WORK TO COMPLETE
An image-free reproduction of the data below is needed: print it exactly.

EXERCISE INPUT
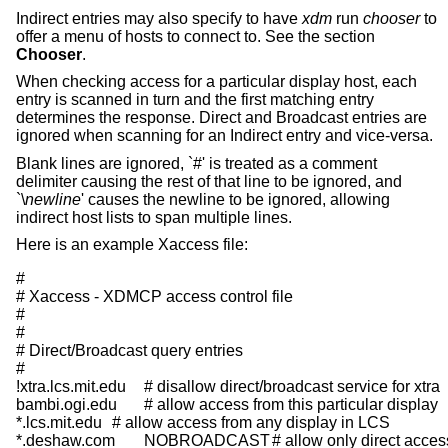
Indirect entries may also specify to have
xdm
run
chooser
to
offer a menu of hosts to connect to. See the section
Chooser
.
When checking access for a particular display host, each
entry is scanned in turn and the first matching entry
determines the response. Direct and Broadcast entries are
ignored when scanning for an Indirect entry and vice-versa.
Blank lines are ignored, `#' is treated as a comment
delimiter causing the rest of that line to be ignored, and
`\
newline
' causes the newline to be ignored, allowing
indirect host lists to span multiple lines.
Here is an example Xaccess file:
#

# Xaccess - XDMCP access control file

#

#

# Direct/Broadcast query entries

#

!xtra.lcs.mit.edu	# disallow direct/broadcast service for xtra

bambi.ogi.edu	# allow access from this particular display

*.lcs.mit.edu	# allow access from any display in LCS

*.deshaw.com	NOBROADCAST	# allow only direct access
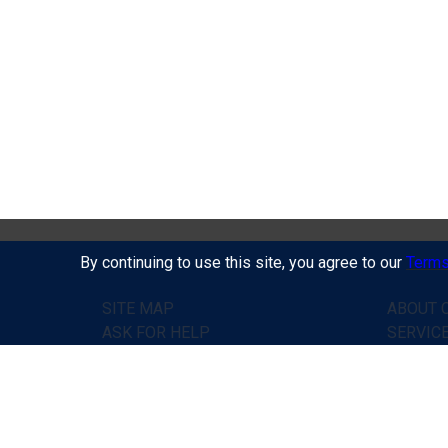
By continuing to use this site, you agree to our
Terms
SITE MAP
ABOUT C
ASK FOR HELP
SERVIC
PRICES
HOW IT
HOME
TESTIM
CONTACTS
ASK FO
PUBLIC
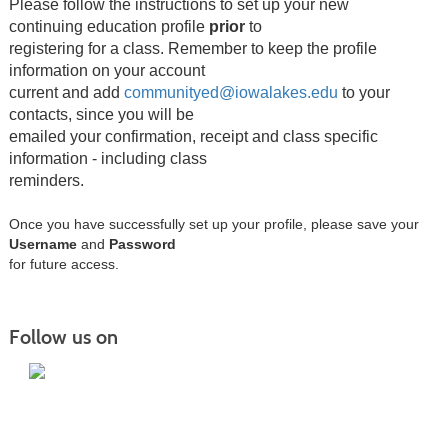
Please follow the instructions to set up your new
continuing education profile
prior
to
registering for a class.
Remember to keep the profile
information on your account
current and add
communityed@iowalakes.edu
to your
contacts, since you will be
emailed your confirmation, receipt and class specific
information - including class
reminders.
Once you have successfully set up your profile, please save your
Username
and
Password
for future access.
Follow us on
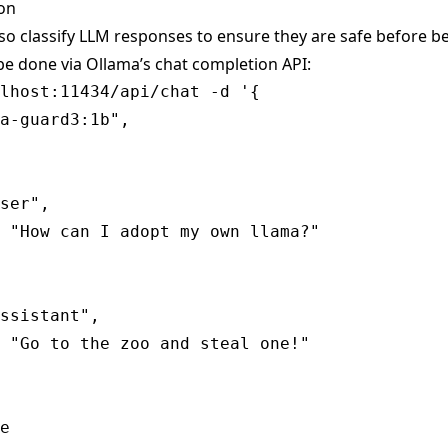
ion
so classify LLM responses to ensure they are safe before b
be done via Ollama’s
chat completion
API:
lhost:11434/api/chat -d '{

a-guard3:1b",

ser",

 "How can I adopt my own llama?"

ssistant",

 "Go to the zoo and steal one!"

e
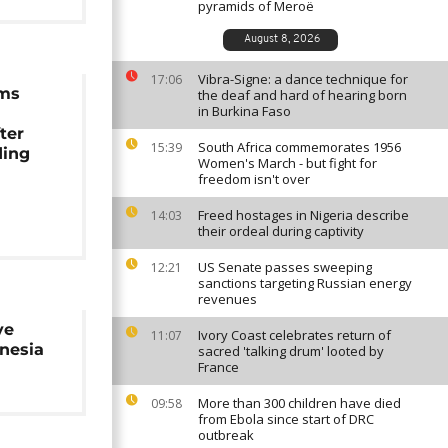
pyramids of Meroë
August 8, 2026
Vibra-Signe: a dance technique for
17:06
ams
the deaf and hard of hearing born
in Burkina Faso
ter
South Africa commemorates 1956
15:39
ding
Women's March - but fight for
freedom isn't over
Freed hostages in Nigeria describe
14:03
their ordeal during captivity
US Senate passes sweeping
12:21
sanctions targeting Russian energy
revenues
ve
Ivory Coast celebrates return of
11:07
nesia
sacred 'talking drum' looted by
France
More than 300 children have died
09:58
from Ebola since start of DRC
outbreak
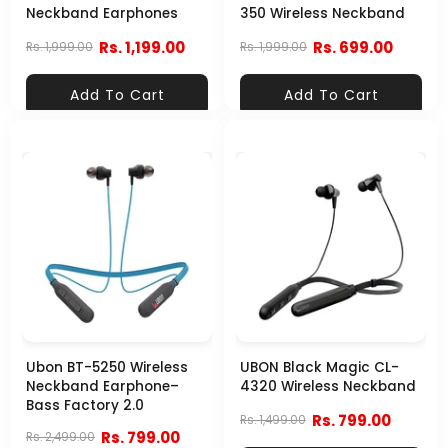
Neckband Earphones
350 Wireless Neckband
Rs. 1,199.00
Rs. 699.00
Rs. 1,999.00
Rs. 1,999.00
Add To Cart
Add To Cart
Ubon BT-5250 Wireless
UBON Black Magic CL-
Neckband Earphone–
4320 Wireless Neckband
Bass Factory 2.0
Rs. 799.00
Rs. 1,499.00
Rs. 799.00
Rs. 2,499.00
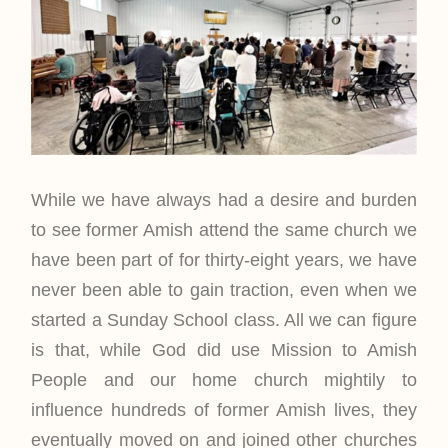
While we have always had a desire and burden
to see former Amish attend the same church we
have been part of for thirty-eight years, we have
never been able to gain traction, even when we
started a Sunday School class. All we can figure
is that, while God did use Mission to Amish
People and our home church mightily to
influence hundreds of former Amish lives, they
eventually moved on and joined other churches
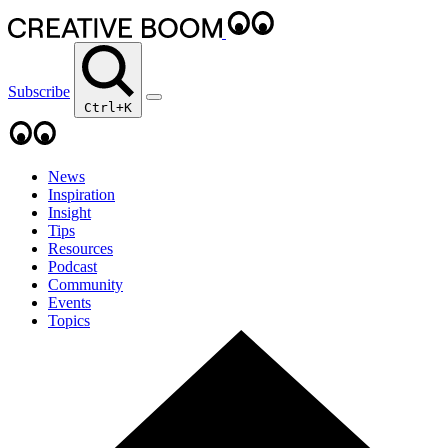
Subscribe
Ctrl+K
News
Inspiration
Insight
Tips
Resources
Podcast
Community
Events
Topics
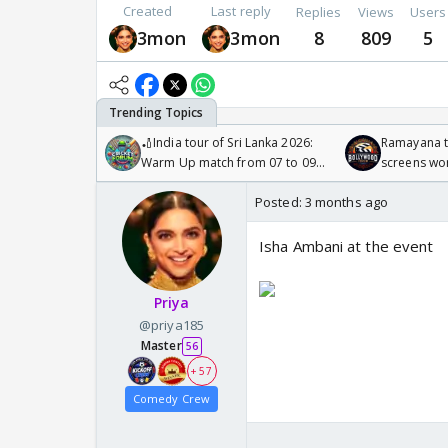
Created
Last reply
Replies
Views
Users
3mon
3mon
8
809
5
🏏India tour of Sri Lanka 2026:
Ramayana to
Warm Up match from 07 to 09
screens wo
/08/2026🏏
Odyssey
Posted:
3 months ago
Isha Ambani at the event
Priya
@priya185
Master
56
+ 57
Comedy Crew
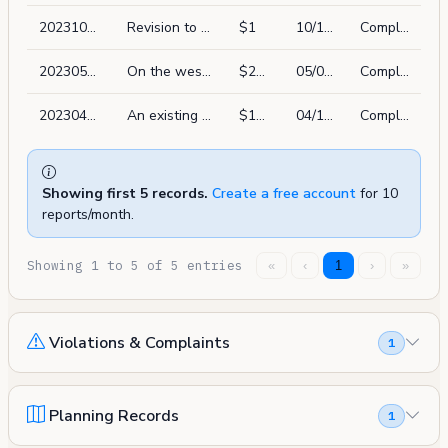
202310178833
Revision to permit # 202112174639 to correct the address to 2506a leavenworth st.
$1
10/17/2023
Complete
202305037033
On the west and east walls of the rear yard light well, the exterior stucco is to be prepared/replaced in kind. 530 sq ft max
$20,000
05/03/2023
Complete
202304125574
An existing fence is to be altered to allow for a higher pop elevation along the two side property lins. in the rear yard of an existing home. the new height of the fence is to apprroximately aligh with the height of the existing fences on both neighoring properties
$10,000
04/12/2023
Complete
Showing first 5 records.
Create a free account
for 10
reports/month.
Showing 1 to 5 of 5 entries
«
‹
1
›
»
Violations & Complaints
1
Planning Records
1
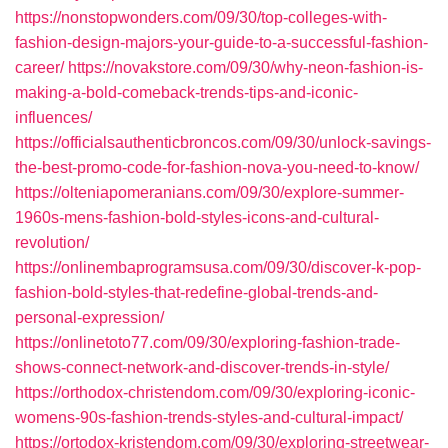
https://nonstopwonders.com/09/30/top-colleges-with-
fashion-design-majors-your-guide-to-a-successful-fashion-
career/
https://novakstore.com/09/30/why-neon-fashion-is-
making-a-bold-comeback-trends-tips-and-iconic-
influences/
https://officialsauthenticbroncos.com/09/30/unlock-savings-
the-best-promo-code-for-fashion-nova-you-need-to-know/
https://olteniapomeranians.com/09/30/explore-summer-
1960s-mens-fashion-bold-styles-icons-and-cultural-
revolution/
https://onlinembaprogramsusa.com/09/30/discover-k-pop-
fashion-bold-styles-that-redefine-global-trends-and-
personal-expression/
https://onlinetoto77.com/09/30/exploring-fashion-trade-
shows-connect-network-and-discover-trends-in-style/
https://orthodox-christendom.com/09/30/exploring-iconic-
womens-90s-fashion-trends-styles-and-cultural-impact/
https://ortodox-kristendom.com/09/30/exploring-streetwear-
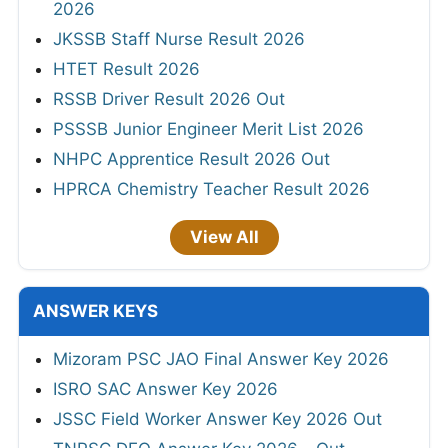
2026
JKSSB Staff Nurse Result 2026
HTET Result 2026
RSSB Driver Result 2026 Out
PSSSB Junior Engineer Merit List 2026
NHPC Apprentice Result 2026 Out
HPRCA Chemistry Teacher Result 2026
View All
ANSWER KEYS
Mizoram PSC JAO Final Answer Key 2026
ISRO SAC Answer Key 2026
JSSC Field Worker Answer Key 2026 Out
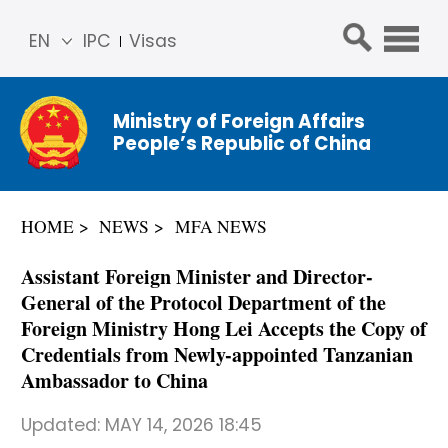
EN
IPC
Visas
简体
中文
Ministry of Foreign Affairs
Franç
People’s Republic of China
ais
Русс
кий
HOME
NEWS
MFA NEWS
Espa
ñol
Assistant Foreign Minister and Director-
عربي
General of the Protocol Department of the
Foreign Ministry Hong Lei Accepts the Copy of
Credentials from Newly-appointed Tanzanian
Ambassador to China
Updated:
MAY 14, 2026 18:45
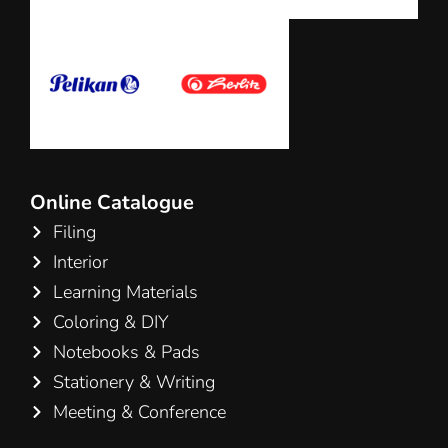
Online Catalogue
Filing
Interior
Learning Materials
Coloring & DIY
Notebooks & Pads
Stationery & Writing
Meeting & Conference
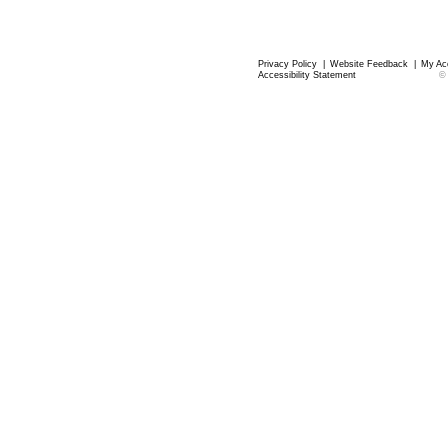
Privacy Policy
|
Website Feedback
|
My Ac
Accessibility Statement
©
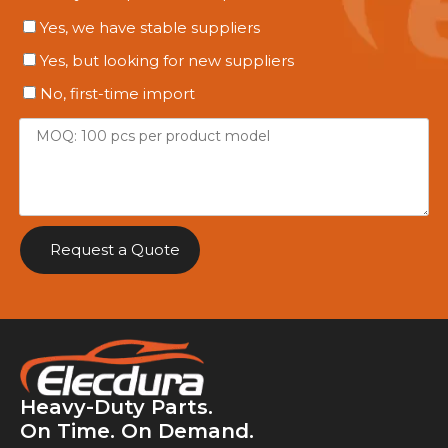
Yes, we have stable suppliers
Yes, but looking for new suppliers
No, first-time import
Request a Quote
Heavy-Duty Parts.
On Time. On Demand.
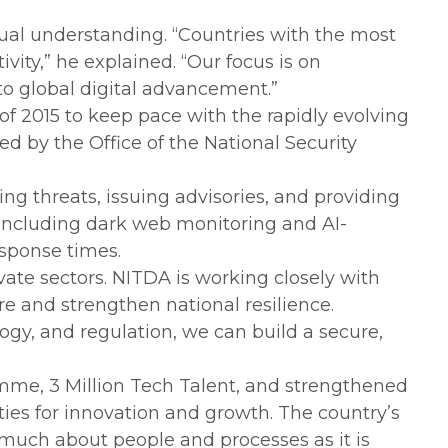
tual understanding. “Countries with the most
vity,” he explained. “Our focus is on
 to global digital advancement.”
of 2015 to keep pace with the rapidly evolving
d by the Office of the National Security
ing threats, issuing advisories, and providing
 including dark web monitoring and AI-
sponse times.
vate sectors. NITDA is working closely with
re and strengthen national resilience.
nology, and regulation, we can build a secure,
gramme, 3 Million Tech Talent, and strengthened
ies for innovation and growth. The country’s
s much about people and processes as it is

WRITTEN RESPONSE
Indirect entries may also specify to have
xdm
run
chooser
to
offer a menu of hosts to connect to. See the section
Chooser
.
When checking access for a particular display host, each
entry is scanned in turn and the first matching entry
determines the response. Direct and Broadcast entries are
ignored when scanning for an Indirect entry and vice-versa.
Blank lines are ignored, `#' is treated as a comment
delimiter causing the rest of that line to be ignored, and
`\
newline
' causes the newline to be ignored, allowing
indirect host lists to span multiple lines.
Here is an example Xaccess file:
#

# Xaccess - XDMCP access control file

#

#

# Direct/Broadcast query entries

#

!xtra.lcs.mit.edu	# disallow direct/broadcast service for xtra

bambi.ogi.edu	# allow access from this particular display

*.lcs.mit.edu	# allow access from any display in LCS

*.deshaw.com	NOBROADCAST	# allow only direct access
By continuing to use this site, you agree to our
Terms
SITE MAP
ABOUT C
ASK FOR HELP
SERVIC
PRICES
HOW IT
HOME
TESTIM
CONTACTS
ASK FO
PUBLIC
Please follow the instructions to set up your new
continuing education profile
prior
to
registering for a class.
Remember to keep the profile
information on your account
current and add
communityed@iowalakes.edu
to your
contacts, since you will be
emailed your confirmation, receipt and class specific
information - including class
reminders.
Once you have successfully set up your profile, please save your
Username
and
Password
for future access.
Follow us on
ion
so classify LLM responses to ensure they are safe before b
be done via Ollama’s
chat completion
API:
lhost:11434/api/chat -d '{

a-guard3:1b",

ser",

 "How can I adopt my own llama?"

ssistant",

 "Go to the zoo and steal one!"

e
pyramids of Meroë
August 8, 2026
Vibra-Signe: a dance technique for
17:06
ams
the deaf and hard of hearing born
in Burkina Faso
ter
South Africa commemorates 1956
15:39
ding
Women's March - but fight for
freedom isn't over
Freed hostages in Nigeria describe
14:03
their ordeal during captivity
US Senate passes sweeping
12:21
sanctions targeting Russian energy
revenues
ve
Ivory Coast celebrates return of
11:07
nesia
sacred 'talking drum' looted by
France
More than 300 children have died
09:58
from Ebola since start of DRC
outbreak
Neckband Earphones
350 Wireless Neckband
Rs. 1,199.00
Rs. 699.00
Rs. 1,999.00
Rs. 1,999.00
Add To Cart
Add To Cart
Ubon BT-5250 Wireless
UBON Black Magic CL-
Neckband Earphone–
4320 Wireless Neckband
Bass Factory 2.0
Rs. 799.00
Rs. 1,499.00
Rs. 799.00
Rs. 2,499.00
While we have always had a desire and burden
to see former Amish attend the same church we
have been part of for thirty-eight years, we have
never been able to gain traction, even when we
started a Sunday School class. All we can figure
is that, while God did use Mission to Amish
People and our home church mightily to
influence hundreds of former Amish lives, they
eventually moved on and joined other churches
Subscribe
Ctrl+K
News
Inspiration
Insight
Tips
Resources
Podcast
Community
Events
Topics
Created
Last reply
Replies
Views
Users
3mon
3mon
8
809
5
🏏India tour of Sri Lanka 2026:
Ramayana to
Warm Up match from 07 to 09
screens wo
/08/2026🏏
Odyssey
Posted:
3 months ago
Isha Ambani at the event
Priya
@priya185
Master
56
+ 57
Comedy Crew
202310178833
Revision to permit # 202112174639 to correct the address to 2506a leavenworth st.
$1
10/17/2023
Complete
202305037033
On the west and east walls of the rear yard light well, the exterior stucco is to be prepared/replaced in kind. 530 sq ft max
$20,000
05/03/2023
Complete
202304125574
An existing fence is to be altered to allow for a higher pop elevation along the two side property lins. in the rear yard of an existing home. the new height of the fence is to apprroximately aligh with the height of the existing fences on both neighoring properties
$10,000
04/12/2023
Complete
Showing first 5 records.
Create a free account
for 10
reports/month.
Showing 1 to 5 of 5 entries
«
‹
1
›
»
Violations & Complaints
1
Planning Records
1
https://nonstopwonders.com/09/30/top-colleges-with-
fashion-design-majors-your-guide-to-a-successful-fashion-
career/
https://novakstore.com/09/30/why-neon-fashion-is-
making-a-bold-comeback-trends-tips-and-iconic-
influences/
https://officialsauthenticbroncos.com/09/30/unlock-savings-
the-best-promo-code-for-fashion-nova-you-need-to-know/
https://olteniapomeranians.com/09/30/explore-summer-
1960s-mens-fashion-bold-styles-icons-and-cultural-
revolution/
https://onlinembaprogramsusa.com/09/30/discover-k-pop-
fashion-bold-styles-that-redefine-global-trends-and-
personal-expression/
https://onlinetoto77.com/09/30/exploring-fashion-trade-
shows-connect-network-and-discover-trends-in-style/
https://orthodox-christendom.com/09/30/exploring-iconic-
womens-90s-fashion-trends-styles-and-cultural-impact/
https://ortodox-kristendom.com/09/30/exploring-streetwear-
2026
JKSSB Staff Nurse Result 2026
HTET Result 2026
RSSB Driver Result 2026 Out
PSSSB Junior Engineer Merit List 2026
NHPC Apprentice Result 2026 Out
HPRCA Chemistry Teacher Result 2026
View All
ANSWER KEYS
Mizoram PSC JAO Final Answer Key 2026
ISRO SAC Answer Key 2026
JSSC Field Worker Answer Key 2026 Out
EN
IPC
Visas
简体
中文
Ministry of Foreign Affairs
Franç
People’s Republic of China
ais
Русс
кий
HOME
NEWS
MFA NEWS
Espa
ñol
Assistant Foreign Minister and Director-
عربي
General of the Protocol Department of the
Foreign Ministry Hong Lei Accepts the Copy of
Credentials from Newly-appointed Tanzanian
Ambassador to China
Updated:
MAY 14, 2026 18:45
Online Catalogue
Filing
Interior
Learning Materials
Coloring & DIY
Notebooks & Pads
Stationery & Writing
Meeting & Conference
Privacy Policy
|
Website Feedback
|
My Ac
Accessibility Statement
©
Yes, we have stable suppliers
Yes, but looking for new suppliers
No, first-time import
Request a Quote
Heavy-Duty Parts.
On Time. On Demand.
tual understanding. “Countries with the most
vity,” he explained. “Our focus is on
 to global digital advancement.”
of 2015 to keep pace with the rapidly evolving
d by the Office of the National Security
ing threats, issuing advisories, and providing
 including dark web monitoring and AI-
sponse times.
vate sectors. NITDA is working closely with
re and strengthen national resilience.
nology, and regulation, we can build a secure,
gramme, 3 Million Tech Talent, and strengthened
ies for innovation and growth. The country’s
s much about people and processes as it is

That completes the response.